Cumhurbaşkanı Recep Tayyip Erdoğan, CHP Genel Başkanı Kemal Kılıçdaroğlu'nun bürokratlara seslendiği açıklamasıyla ilgili, "Bu açıklama, CHP zihniyetinin, vesayet zihniyeti olduğunun açık bir itirafıdır. Sen nasıl olur da bu ülke memurlarını tehdit edersin” diye konuştu. Erdoğan, Kılıçdaroğlu'nun Merkez Bankası ziyareti ile ilgisi ise "Merkez Bankası'nın bağımsızlığını tartışıyorsun. Eğer bağımsız olmamış olsaydı sana bu randevuyu vermeyebilirdi" dedi.

Cumhurbaşkanı Erdoğan, Orta Afrika ülkesi Angola’ya ziyareti öncesi Atatürk Havalimanı'nda açıklamalarda bulundu. Erdoğan, Afrika'da yapacağı ziyaretlerle ilgili açıklamalarından sonra basın mensuplarının sorularını yanıtladı.

Erdoğan, Afrika ziyareti ile ilgili "Başbakanlığım dahil, bugüne kadar 28 Afrika ülkesine 38 ziyaret gerçekleştirdim. Ziyaretimizin ilk turunda Angola, Batı Afrika turumuzun ikinci turunda Togo'da bulunacağız. Afrika turumuzun son durağı, petrol ihraç eden ülkeler (OPEC) önemli üyelerinden Nijerya'ya olacak. Nijerya, geçtiğimiz yıl 2 milyar dolar ticaret hacmiyle Sahra Altı Afrika'da en büyük ticaret ortağımız oldu.  Nijerya'yla askeri savunma, sanayi ve terörle mücadele alanlarında gelişmiş ilişkilere sahip olduğumuzu da hatırlatmak isterim. Afrika ülkeleriyle iş birliğimize kısa vadeli ve çıkar odaklı bakmıyoruz. Başkaları gibi eski sömürge düzenlerini, yeni yol ve yöntemlerle devam ettirmeye çalışanlardan da değiliz. Afrikalı kardeşlerimizle birlikte başarmak, birlikte yürümek arzusundayız" diye konuştu.

Alıştırma Verileri
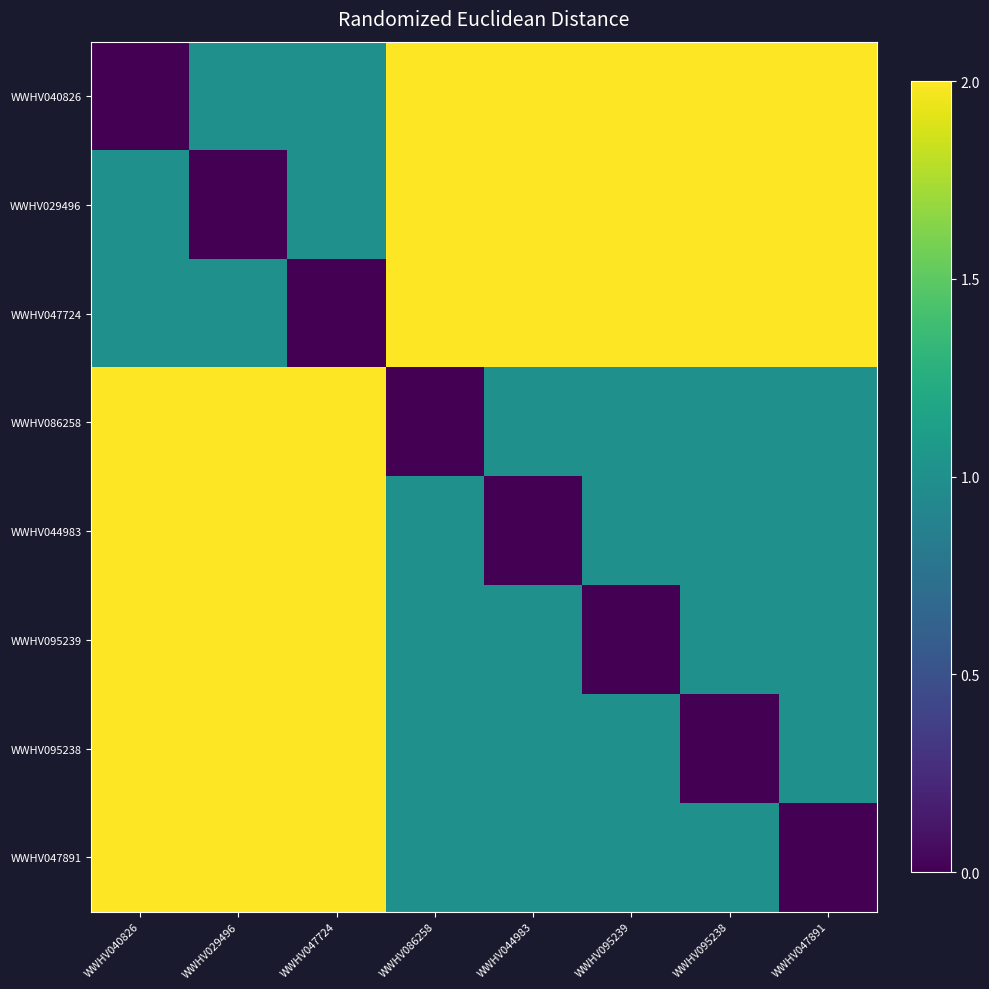

What is the total value across all series at WWHV095238?

10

Yapılacak İş
Erdoğan'ın Afrika ziyareti öncesi yaptığı açıklamaları aktaran okuma metnini, son cümlesinin ardından devam ettirin.

Alıştırma Yanıtı
Erdoğan daha sonra basın mensuplarının sorularını yanıtladı. Erdoğan, CHP Genel Başkanı Kemal Kılıçdaroğlu'nun, sosyal medya hesabından paylaştığı video ile bürokratlara çağrıda bulunması ve Kılıçdaroğlu'nun Merkez Bankası ziyaretine ilişkin soruya şu yanıtı verdi:

"BAY KEMAL'İN HEVESLENDİĞİ VESAYET GÜNLERİ ARTIK GERİDE KALDI"

"Öncelikle bu açıklama, tabii CHP zihniyetinin, vesayet zihniyeti olduğunun açık bir itirafıdır. Bürokrasiyi özellikle seçilmiş hükümete karşı çıkmaya davet etmek, vesayetten başka bir şey değildir. Tabii bu CHP zihniyetinin ilk böyle bir çılgınlığı da değildir. Bu hukuk dışı çağrı, kamu düzenine ciddi bir tehdittir. Bunlar ne devlet yönetimini ne milli iradenin ne de demokrasinin ne olduğunu biliyorlar. Bunlardan tamamıyla uzak bir yapının maalesef tezahürü. Milletimiz, Cumhurbaşkanlığı Hükümet Sistemi için iradesini ortaya koydu. Bu tercihin bir sebebi de vesayet düzenini kalıcı olarak ortadan kaldırmaktır. Hatırlayın, parlamenter sistemde bürokrasiyle seçilmiş irade arasında hep çatışmalar olurdu. CHP zihniyeti, her zaman bürokrasiyi seçilmiş iradeyi sınırlandıracak bir enstrüman olarak kullandı. Milletimiz de bütün bunlardan bıktığı içindir ki başkanlık sistemini tercih etti. Yeni sistem, bürokrasinin siyasi olma özelliğini ortadan kaldırdı ve bürokrasiyi gerçek anlamda idari bürokrasi haline getirdi. Biz, CHP'nin özlemini çektiği vesayet düzeninin defterini çoktan dürdük. Bay Kemal'in heveslendiği vesayet günleri artık geride kaldı.

"TÜRKİYE KABİLE DEVLETİ DEĞİL, HUKUK DEVLETİ"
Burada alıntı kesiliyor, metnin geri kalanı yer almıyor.